Meanwhile, investor owned utilities continue to put ratepayers at risk, and PG&E isn’t the only example. Take Con Edison, which serves the New York region, for example. In December, a transformer explosion turned the entire New York City sky aqua blue and put thousands of residents in the dark.

According to Bozuwa, if PG&E were to be publicly owned, it could potentially be designed to empower these local projects and regional distributors, as well as Community Choice Aggregators, boards that enable opt-on community options for alternative, renewable forms of energy for residents. Seven US states, including California, already have some Community Choice Aggregators, according to the EPA.

“I think it’s about building multiple scales of public ownership, and not thinking about it as like ‘oh, well the state will run all of this at the state level,’ because it’s a very large, very populous state,” Bozuwa said.

For perspective, 2019 is not the first time that PG&E has filed for bankruptcy. Back in 2001, a drought in the US reduced the amount of energy PG&E was able to import from states other than California (climate change makes droughts both more likely and more intense).

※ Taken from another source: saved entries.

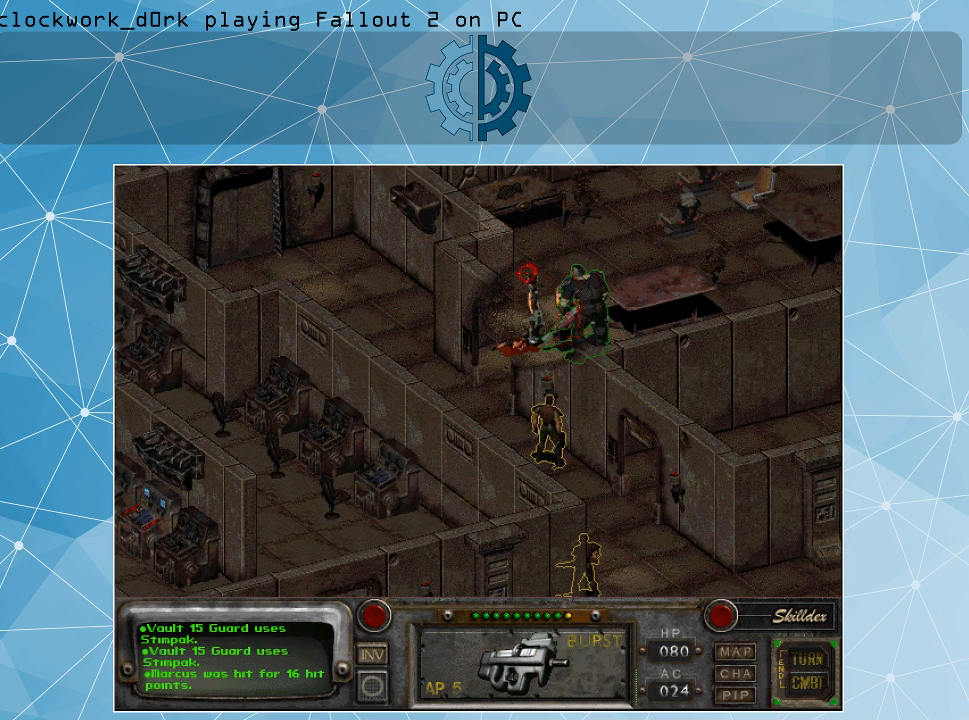
{"keys": [], "mouse": [], "events": []}
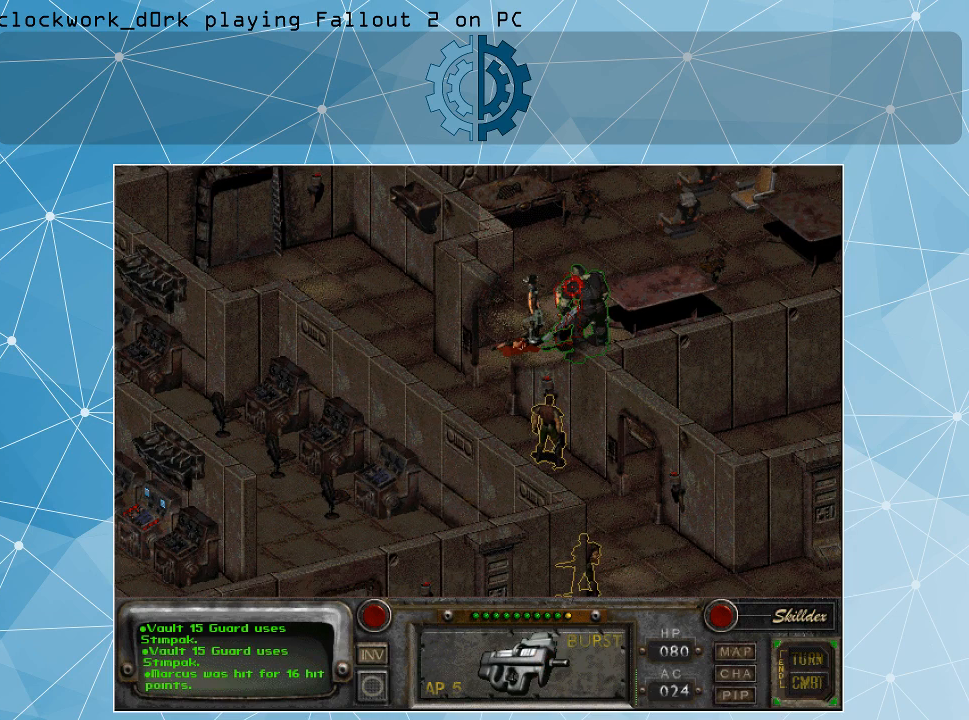
{"keys": [], "mouse": [], "events": []}
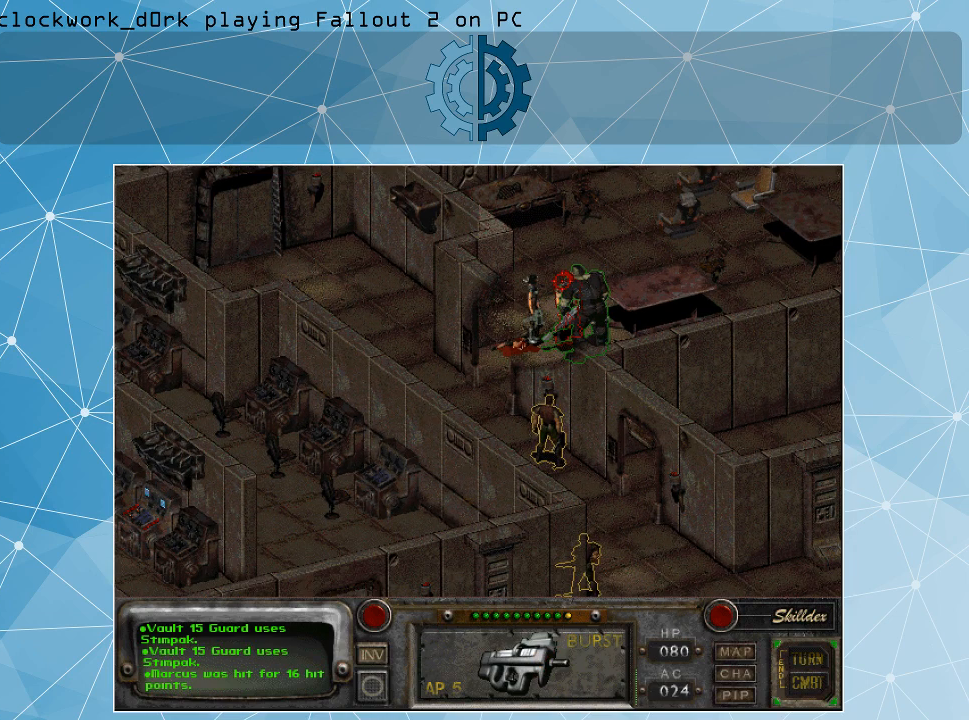
{"keys": [], "mouse": [], "events": []}
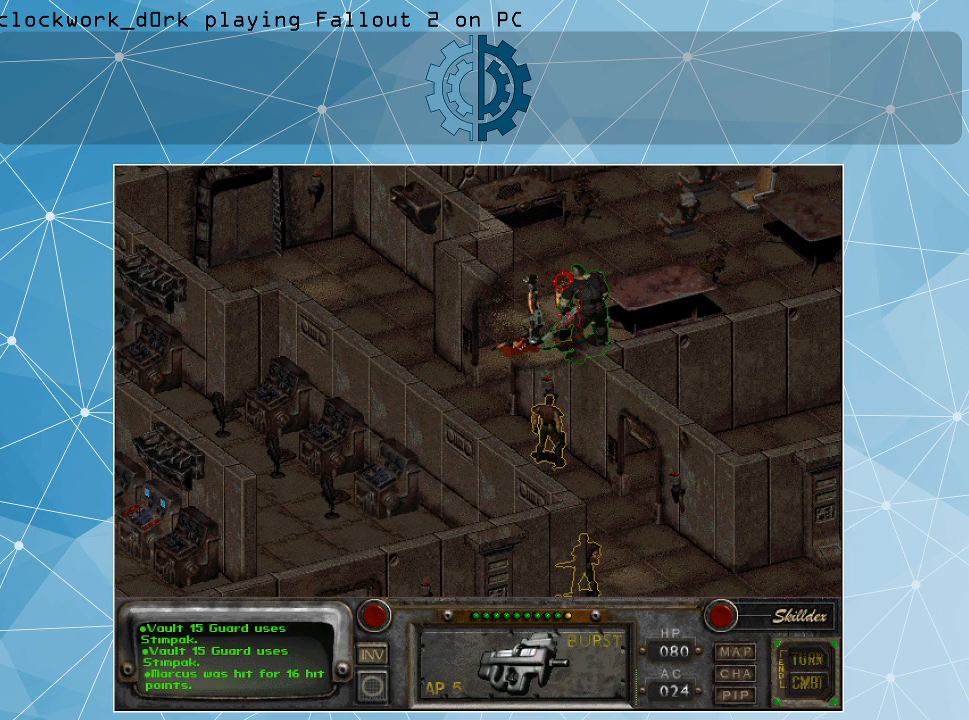
{"keys": [], "mouse": [], "events": []}
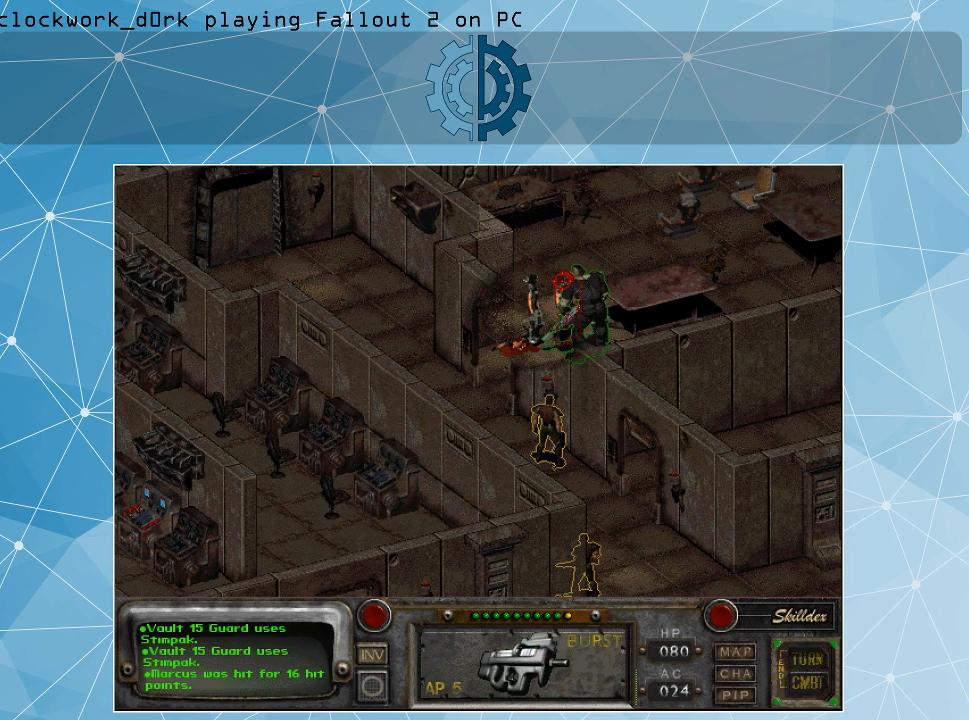
{"keys": [], "mouse": [], "events": [[33, "mouse_left", "down"], [167, "mouse_left", "up"]]}
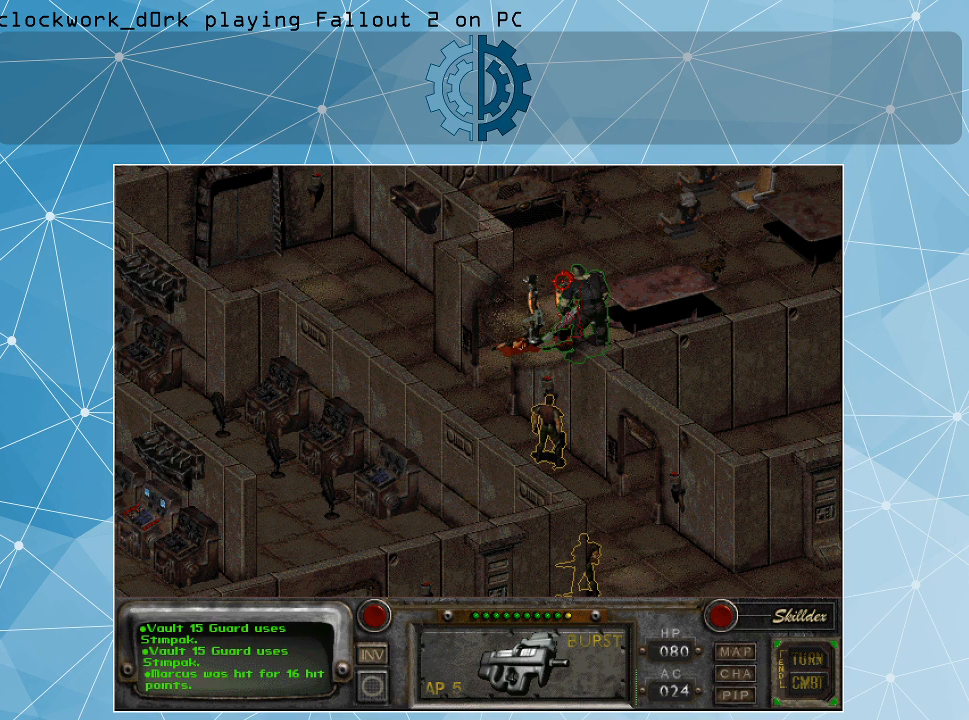
{"keys": [], "mouse": [], "events": []}
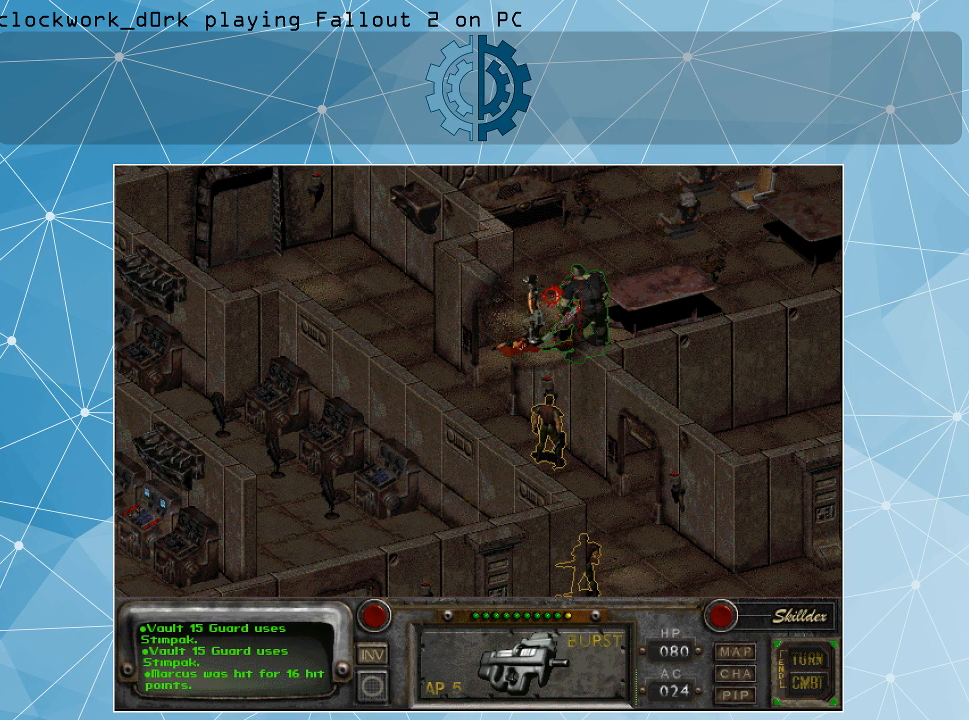
{"keys": [], "mouse": [], "events": []}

That, combined with expensive wholesale rates for electricity, drove the company into bankruptcy. In order to keep the company afloat, ratepayers had to pay $1.6 billion over the course of several years, and California had to give the company $3 billion in Energy Recovery Bonds to save ratepayers money.

In 2019 and in years to come, California will continue to face heightened risk for wildfires and droughts—things that could cause PG&E and other investor-owned utilities that rely on dirty-energy infrastructure to go bottom-up again.

An express goal of the the Green New Deal resolution is “to secure for all people of the United 15 States for generations to come…climate and community resiliency.” But we can’t face upcoming decades of climate change with the utility system we have now. If we continue to rely on investor-owned utilities, they will continue to prioritize natural gas. Their systems will fail, wildfires will continue to happen, and ratepayers will pay the cost.